# Regular Expressions


## Table of Contents

* [Turn 1](#Turn-1)

* [References](#References)



## Task

Our task is to develop a chatbot that can talk about smartphones.
Here is an example dialogue (`S`: system, `U`: user):

```
S0: are you using a smartphone?
U0: yes, i have an iphone.
S1: how long have you been using iphone?
U1: about 2 years.
S2: oh, are you using iphone 10?
U2: no, it's actually 7s.
S3: that model came out over 3 years ago. have you thought about changing your phone?
U3: no, I am good for now.
```

## Turn 1

Given the following question initiated by the system:

> S0: are you using a smartphone?

We expect either `Yes`, `No`, or `None` as the user response.

### Yes Response

The following code defines a group `(yes|yeah)` in the regular expression that matches the literals:

In [54]:
import re

re_yn = re.compile(r'(yes|yeah)')
m = re_yn.match('yeah, i am')
print(m)

<re.Match object; span=(0, 4), match='yeah'>


If there is a match, we can retrive the literal:

In [55]:
if m:
    yes = m.group()
    print(yes)

yeah


If no match is found, it returns `None`:

In [56]:
m = re_yn.match('sure, i am')
print(m)

None


### Issue 1

`re_yn` can overmatch:

In [57]:
m = re_yn.match('yesterday was my birthday')
if m: print(m.group())

yes


Match only if the literals are followed by a space (`\s`), a comma (`,`), a period (`\.`), or the end of the string (`$`):

In [58]:
re_yn = re.compile(r'(yes|yeah)(\s|,|\.|$)')
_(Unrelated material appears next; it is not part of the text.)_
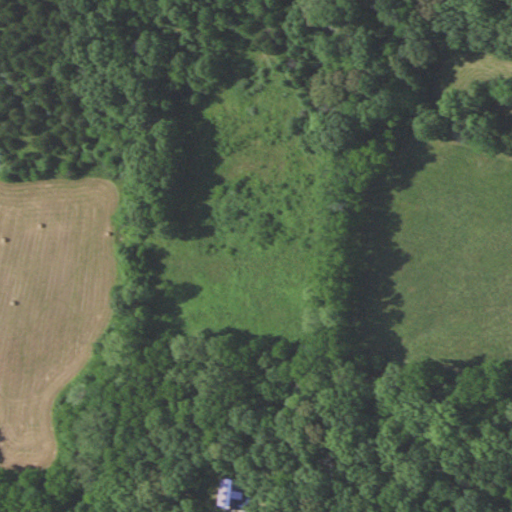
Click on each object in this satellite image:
building: (237, 493)
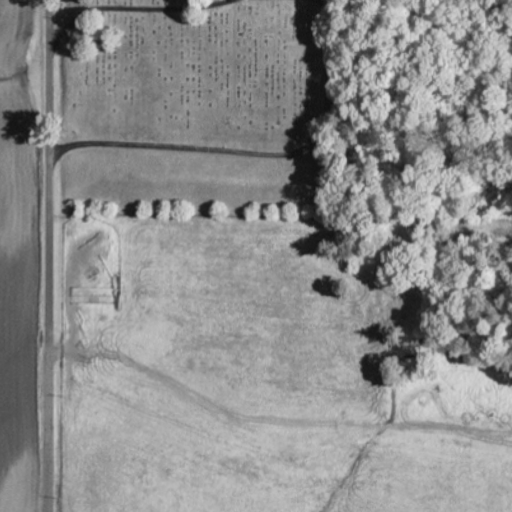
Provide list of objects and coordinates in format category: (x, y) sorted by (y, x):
road: (47, 255)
m = re_yn.match('yesterday was my birthday')
print(m)

m = re_yn.match('yes, i am')
print(m.groups())
for i in range(len(m.groups())): print(i, m.group(i))

None
('yes', ',')
0 yes,
1 yes


Exclude the second group from capturing with `?:`:

In [60]:
re_yn = re.compile(r'(yes|yeah)(?:\s|,|\.|$)')

m = re_yn.match('yes, i am')
for i in range(len(m.groups())): print(i, m.group(i))

0 yes,


### Issue 2

`re_yn` matches only from the beginning of the string:

In [61]:
m = re_yn.match('well, yes I am')
print(m)

None


Allow the regular expression to match the literals with any prior characters followed by a space (`\s`), a comma (`,`), a period (`\.`), or the beginning of the string (`^`):

In [8]:
re_yn = re.compile(r'(?:.*)(?:\s|,|\.|^)(yes|yeah)(?:\s|,|\.|$)')

m = re_yn.match('yeah, I am')
if m: print(m.group(1))

m = re_yn.match('well, yes I am')
if m: print(m.group(1))

yeah
yes


### No Response

Define another group `(no|not really)` in the same reqular expression that matches the literals:

In [9]:
re_yn = re.compile(r'(?:.*)(?:\s|,|\.|^)(yes|yeah)|(no|not really)(?:\s|,|\.|$)')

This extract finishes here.